Given text:
---
Thanks for the historical info! Eh, I think we may be bordering on debating semantics at this point. The openning post asked where Einstein got the idea for his postulates. Einstein's ideas didn't come out of the blue. In fact, all the essential pieces were already there. Would you be more comfortable if I worded it as: The light postulate was "inspired" by Maxwells equations? Maybe there is yet a better way to word it. But I hope you get now "in what sense" I used that phrase. Basically, to summarize: he took the root of Galileo's belief (physics is the same in all inertial frames), and applied this literally given Maxwell's equations (which as written don't refer explicitly to a medium, so if taken as is, there is a speed all inertial frames must agree on). Previously, everyone struggled with the fact that electrodynamics didn't have Galilean symmetry (although they obviously didn't think of it in those terms at the time). His result "resolved" the galilean symmetry problem, by just realizing it needed to be replaced with Lorentz symmetry. So Lorentz symmetry was no longer a mere coincidence in the equations of electrodynamics (which Lorentz's view seemed to suggest), but was raised to an actual symmetry that relates inertial frames, and thus a symmetry for all physical laws.
---
Work item:
Carry on the post on the origins of Einstein's postulates, picking up right after its last sentence. The rows that come next are separate material with no connection to the post on the origins of Einstein's postulates.
---
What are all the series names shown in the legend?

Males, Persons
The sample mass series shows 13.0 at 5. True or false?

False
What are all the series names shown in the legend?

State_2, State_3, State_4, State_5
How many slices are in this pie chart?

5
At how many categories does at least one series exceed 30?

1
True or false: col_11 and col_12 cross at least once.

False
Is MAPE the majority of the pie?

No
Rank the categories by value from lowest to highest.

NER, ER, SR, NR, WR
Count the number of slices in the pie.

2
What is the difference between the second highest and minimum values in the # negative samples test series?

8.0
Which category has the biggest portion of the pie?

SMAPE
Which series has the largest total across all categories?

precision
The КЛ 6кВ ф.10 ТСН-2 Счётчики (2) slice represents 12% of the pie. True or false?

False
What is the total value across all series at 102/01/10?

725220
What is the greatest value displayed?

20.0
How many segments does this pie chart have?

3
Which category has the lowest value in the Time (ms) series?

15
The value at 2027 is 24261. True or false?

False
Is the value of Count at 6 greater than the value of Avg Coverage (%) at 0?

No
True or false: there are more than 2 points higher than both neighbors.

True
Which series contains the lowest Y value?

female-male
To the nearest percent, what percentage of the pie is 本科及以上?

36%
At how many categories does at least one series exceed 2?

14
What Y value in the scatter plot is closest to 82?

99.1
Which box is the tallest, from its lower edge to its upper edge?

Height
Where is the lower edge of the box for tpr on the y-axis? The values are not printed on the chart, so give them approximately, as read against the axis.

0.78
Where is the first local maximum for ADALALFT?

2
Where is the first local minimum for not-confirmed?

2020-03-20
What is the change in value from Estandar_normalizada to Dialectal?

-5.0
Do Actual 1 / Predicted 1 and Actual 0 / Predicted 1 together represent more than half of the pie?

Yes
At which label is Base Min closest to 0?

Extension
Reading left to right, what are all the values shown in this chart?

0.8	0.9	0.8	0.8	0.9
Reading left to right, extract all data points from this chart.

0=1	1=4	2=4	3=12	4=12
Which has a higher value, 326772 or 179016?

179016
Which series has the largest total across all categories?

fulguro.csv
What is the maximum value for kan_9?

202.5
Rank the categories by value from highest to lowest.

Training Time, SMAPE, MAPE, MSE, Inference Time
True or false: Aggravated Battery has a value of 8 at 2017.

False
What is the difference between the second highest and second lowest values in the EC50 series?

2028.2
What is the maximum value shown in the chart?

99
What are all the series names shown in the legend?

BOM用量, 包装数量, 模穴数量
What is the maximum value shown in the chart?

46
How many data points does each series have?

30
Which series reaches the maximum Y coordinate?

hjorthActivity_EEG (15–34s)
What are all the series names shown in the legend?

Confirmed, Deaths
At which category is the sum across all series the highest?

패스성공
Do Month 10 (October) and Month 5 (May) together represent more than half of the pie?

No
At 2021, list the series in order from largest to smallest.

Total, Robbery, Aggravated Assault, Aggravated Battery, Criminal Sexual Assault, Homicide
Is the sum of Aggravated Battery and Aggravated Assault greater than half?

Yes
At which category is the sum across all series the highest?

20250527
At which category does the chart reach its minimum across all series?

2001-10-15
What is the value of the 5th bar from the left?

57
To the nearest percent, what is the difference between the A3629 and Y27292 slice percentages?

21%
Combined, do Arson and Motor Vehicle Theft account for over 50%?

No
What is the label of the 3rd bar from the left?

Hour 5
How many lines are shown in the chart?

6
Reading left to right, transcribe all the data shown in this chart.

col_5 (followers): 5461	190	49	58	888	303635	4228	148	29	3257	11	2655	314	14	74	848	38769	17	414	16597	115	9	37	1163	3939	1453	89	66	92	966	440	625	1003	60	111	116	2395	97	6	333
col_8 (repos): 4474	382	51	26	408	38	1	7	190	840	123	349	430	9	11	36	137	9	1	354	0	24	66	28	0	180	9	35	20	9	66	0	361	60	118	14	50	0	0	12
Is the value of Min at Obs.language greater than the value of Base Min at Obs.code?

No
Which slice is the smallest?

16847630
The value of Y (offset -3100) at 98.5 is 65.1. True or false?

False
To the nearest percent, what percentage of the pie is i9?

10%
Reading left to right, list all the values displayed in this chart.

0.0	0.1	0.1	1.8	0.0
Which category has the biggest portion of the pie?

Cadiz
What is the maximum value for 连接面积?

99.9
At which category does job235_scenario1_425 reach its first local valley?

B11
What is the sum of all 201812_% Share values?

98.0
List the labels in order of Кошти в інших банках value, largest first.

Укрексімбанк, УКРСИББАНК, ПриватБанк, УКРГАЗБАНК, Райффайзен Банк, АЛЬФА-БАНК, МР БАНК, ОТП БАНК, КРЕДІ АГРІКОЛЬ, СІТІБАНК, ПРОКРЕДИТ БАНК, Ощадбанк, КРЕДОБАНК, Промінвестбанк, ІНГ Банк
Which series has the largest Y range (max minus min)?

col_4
---
Reply:
In the 1905 paper, after the first paragraph discussing the asymmetry of Maxwell's equations, He says this: On the Electrodynamics of Moving Bodies I note the plural "attempts" and therefore consider it unimportant whether or not he knew of Michaelson-Morley specifically.
In the interest of history of physics the person named Woldemar Voigt is interesting. He worked out the relativistic doppler effect in 1887 but without realizing the paradigm shift. See this document: http://astro1.panet.utoledo.edu/~ljc/voigtc2.pdf
Yes, there were other experiments which related to the motion of the earth or the laboratory through the supposed luminiferous ether, before Michelson-Morley, e.g. observations of stellar aberration and measurements of the speed of light in a moving medium.